But as written above I'll start shooting full camera m more often, just bought the Syl Arena book and will experiment with m flash more often - it's a lot to learn when coming from the "p&s" av+ettl2-experience, but I acknowledge it's more reliable in changing light or with reflecting surfaces, so I have to know how to do it.


----------



## Chris Burch (Feb 21, 2013)

Just a thought that occurred to me as I was reading. ETTL (especially when set to evaluative) can get thrown off by a lot of things, but the camera specifically looks for the highlights in the scene to avoid blowing them out.
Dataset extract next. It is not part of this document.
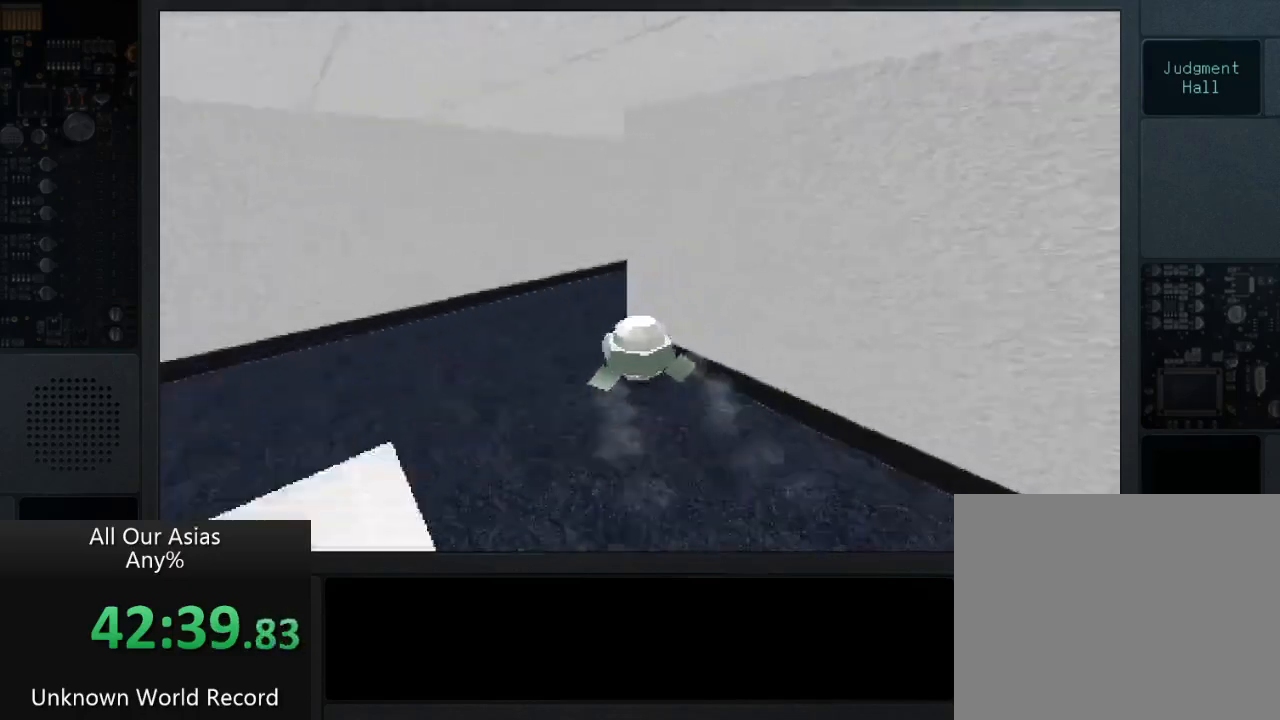
{"buttons": [], "left_stick": "up-left", "right_stick": "right", "events": [[167, "left_stick", "left"], [300, "left_stick", "up-left"]]}
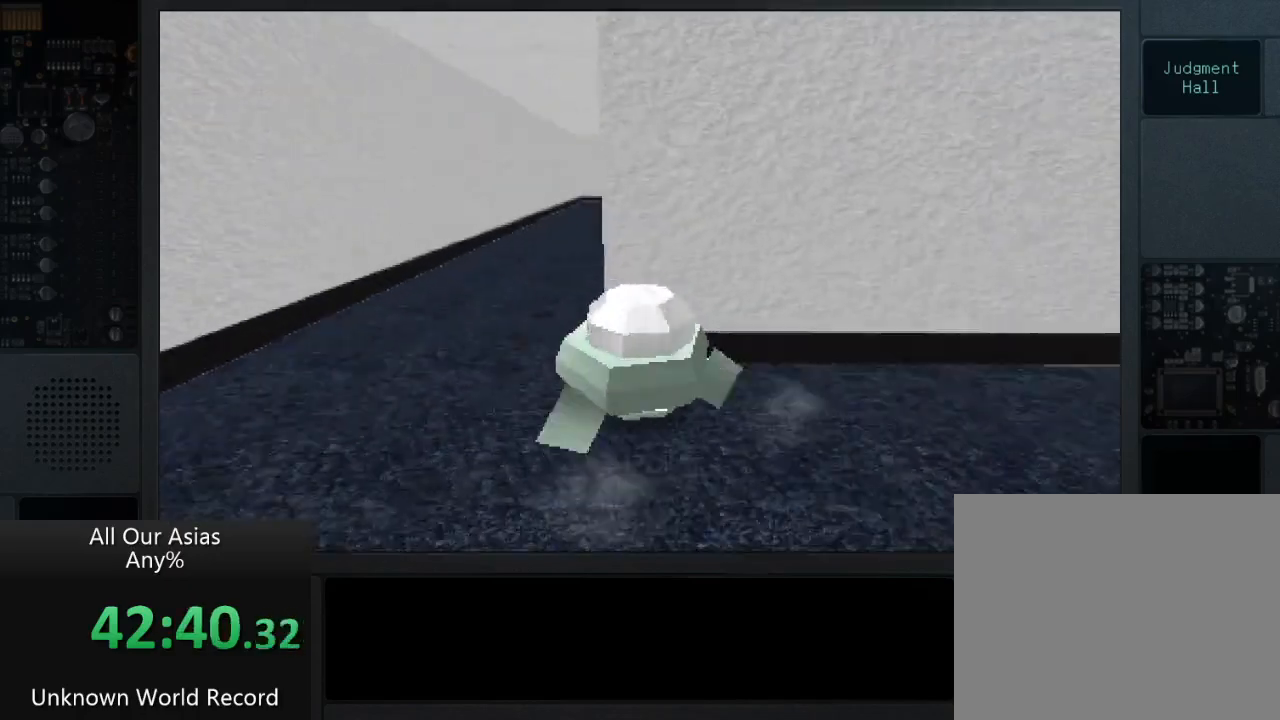
{"buttons": [], "left_stick": "left", "right_stick": "center", "events": [[150, "left_stick", "left"], [450, "right_stick", "center"]]}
That's why if you get a direct reflection of the flash off of something like a mirror in the background, your whole picture will drop down to a dark exposure based on the camera lowering the flash power. If you change the EC of the image, the highlights of an image may also shift once the flash is applied. For instance, if you're shooting someone in a white shirt against a light wall and you increase the exposure, the added flash power make the near-ground subject (person in white shirt) brighter in relation to the background wall. Whereas under the original setting, the background may have been the brightest area in the pic and the target for eTTL exposure, the new values make the person's shirt the highlight of the image and the eTTL calculations adjust accordingly. I would advise you to only use FEC when you're using eTTL. That will only affect the flash power applied and minimize the number of variables. I advise most people to only use one "auto" setting, which includes eTTL. Then you don't have to worry about the effects of each change on the calculations of another variable setting. So shoot in manual mode and if you want to change the flash ambient ratios, change your shutter speed or ISO.


----------



## Lawliet (Feb 22, 2013)

Marsu42 said:


> after all afaik only the 1dx series has rgb metering (and of course cheaper Nikons, doh).


side note:
Depends on how you define RGB-metering. The iFCL-capable cameras are actually dichromates, not the best color sensitivity, but a rough idea instead of color blindness. Basically they can detect red and blue, but green and white look the same to them.


----------



## Marsu42 (Feb 22, 2013)

Lawliet said:


> Depends on how you define RGB-metering. The iFCL-capable cameras are actually dichromates, not the best color sensitivity, but a rough idea instead of color blindness. Basically they can detect red and blue, but green and white look the same to them.



Ok, didn't know that, thanks - I'm always learning a lot here


----------